Stored data entries:
◇ ◇ ◇ ◇ ◇
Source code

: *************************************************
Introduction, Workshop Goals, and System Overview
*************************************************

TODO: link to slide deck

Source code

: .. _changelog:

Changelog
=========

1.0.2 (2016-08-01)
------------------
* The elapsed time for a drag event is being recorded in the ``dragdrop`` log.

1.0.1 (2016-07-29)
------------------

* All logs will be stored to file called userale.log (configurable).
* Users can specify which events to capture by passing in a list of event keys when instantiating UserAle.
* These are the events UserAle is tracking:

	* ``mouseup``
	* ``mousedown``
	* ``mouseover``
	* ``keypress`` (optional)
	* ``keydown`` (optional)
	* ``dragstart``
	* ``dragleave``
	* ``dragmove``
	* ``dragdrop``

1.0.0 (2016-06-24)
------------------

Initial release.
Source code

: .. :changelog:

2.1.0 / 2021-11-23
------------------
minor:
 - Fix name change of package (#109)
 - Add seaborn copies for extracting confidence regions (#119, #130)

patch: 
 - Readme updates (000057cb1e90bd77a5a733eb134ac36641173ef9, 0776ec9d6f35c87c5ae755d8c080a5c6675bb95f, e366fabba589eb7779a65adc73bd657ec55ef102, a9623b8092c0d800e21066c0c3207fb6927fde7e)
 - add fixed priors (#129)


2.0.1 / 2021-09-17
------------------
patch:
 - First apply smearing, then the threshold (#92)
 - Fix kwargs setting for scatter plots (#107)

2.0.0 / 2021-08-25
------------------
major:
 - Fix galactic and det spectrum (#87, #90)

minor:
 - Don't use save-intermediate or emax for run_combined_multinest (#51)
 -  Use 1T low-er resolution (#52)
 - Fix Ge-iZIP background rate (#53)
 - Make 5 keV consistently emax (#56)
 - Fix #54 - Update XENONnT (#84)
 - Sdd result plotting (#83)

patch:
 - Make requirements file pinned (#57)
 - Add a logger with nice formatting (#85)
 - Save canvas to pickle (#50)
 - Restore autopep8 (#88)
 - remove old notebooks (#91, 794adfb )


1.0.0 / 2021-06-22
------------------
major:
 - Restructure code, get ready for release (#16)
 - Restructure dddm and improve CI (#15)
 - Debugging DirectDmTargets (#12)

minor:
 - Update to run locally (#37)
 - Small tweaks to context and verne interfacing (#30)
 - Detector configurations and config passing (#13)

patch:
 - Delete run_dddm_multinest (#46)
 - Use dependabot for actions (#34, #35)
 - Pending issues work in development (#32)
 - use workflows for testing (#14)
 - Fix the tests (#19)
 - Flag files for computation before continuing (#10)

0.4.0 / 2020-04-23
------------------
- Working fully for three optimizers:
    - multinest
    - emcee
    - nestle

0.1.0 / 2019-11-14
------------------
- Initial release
◇ ◇ ◇ ◇ ◇
● **What you will do**:
Reproduce the entries exactly as they appear.

● **Answer section**:
Source code

: *************************************************
Introduction, Workshop Goals, and System Overview
*************************************************

TODO: link to slide deck

Source code

: .. _changelog:

Changelog
=========

1.0.2 (2016-08-01)
------------------
* The elapsed time for a drag event is being recorded in the ``dragdrop`` log.

1.0.1 (2016-07-29)
------------------

* All logs will be stored to file called userale.log (configurable).
* Users can specify which events to capture by passing in a list of event keys when instantiating UserAle.
* These are the events UserAle is tracking:

	* ``mouseup``
	* ``mousedown``
	* ``mouseover``
	* ``keypress`` (optional)
	* ``keydown`` (optional)
	* ``dragstart``
	* ``dragleave``
	* ``dragmove``
	* ``dragdrop``

1.0.0 (2016-06-24)
------------------

Initial release.
Source code

: .. :changelog:

2.1.0 / 2021-11-23
------------------
minor:
 - Fix name change of package (#109)
 - Add seaborn copies for extracting confidence regions (#119, #130)

patch: 
 - Readme updates (000057cb1e90bd77a5a733eb134ac36641173ef9, 0776ec9d6f35c87c5ae755d8c080a5c6675bb95f, e366fabba589eb7779a65adc73bd657ec55ef102, a9623b8092c0d800e21066c0c3207fb6927fde7e)
 - add fixed priors (#129)


2.0.1 / 2021-09-17
------------------
patch:
 - First apply smearing, then the threshold (#92)
 - Fix kwargs setting for scatter plots (#107)

2.0.0 / 2021-08-25
------------------
major:
 - Fix galactic and det spectrum (#87, #90)

minor:
 - Don't use save-intermediate or emax for run_combined_multinest (#51)
 -  Use 1T low-er resolution (#52)
 - Fix Ge-iZIP background rate (#53)
 - Make 5 keV consistently emax (#56)
 - Fix #54 - Update XENONnT (#84)
 - Sdd result plotting (#83)

patch:
 - Make requirements file pinned (#57)
 - Add a logger with nice formatting (#85)
 - Save canvas to pickle (#50)
 - Restore autopep8 (#88)
 - remove old notebooks (#91, 794adfb )


1.0.0 / 2021-06-22
------------------
major:
 - Restructure code, get ready for release (#16)
 - Restructure dddm and improve CI (#15)
 - Debugging DirectDmTargets (#12)

minor:
 - Update to run locally (#37)
 - Small tweaks to context and verne interfacing (#30)
 - Detector configurations and config passing (#13)

patch:
 - Delete run_dddm_multinest (#46)
 - Use dependabot for actions (#34, #35)
 - Pending issues work in development (#32)
 - use workflows for testing (#14)
 - Fix the tests (#19)
 - Flag files for computation before continuing (#10)

0.4.0 / 2020-04-23
------------------
- Working fully for three optimizers:
    - multinest
    - emcee
    - nestle

0.1.0 / 2019-11-14
------------------
- Initial release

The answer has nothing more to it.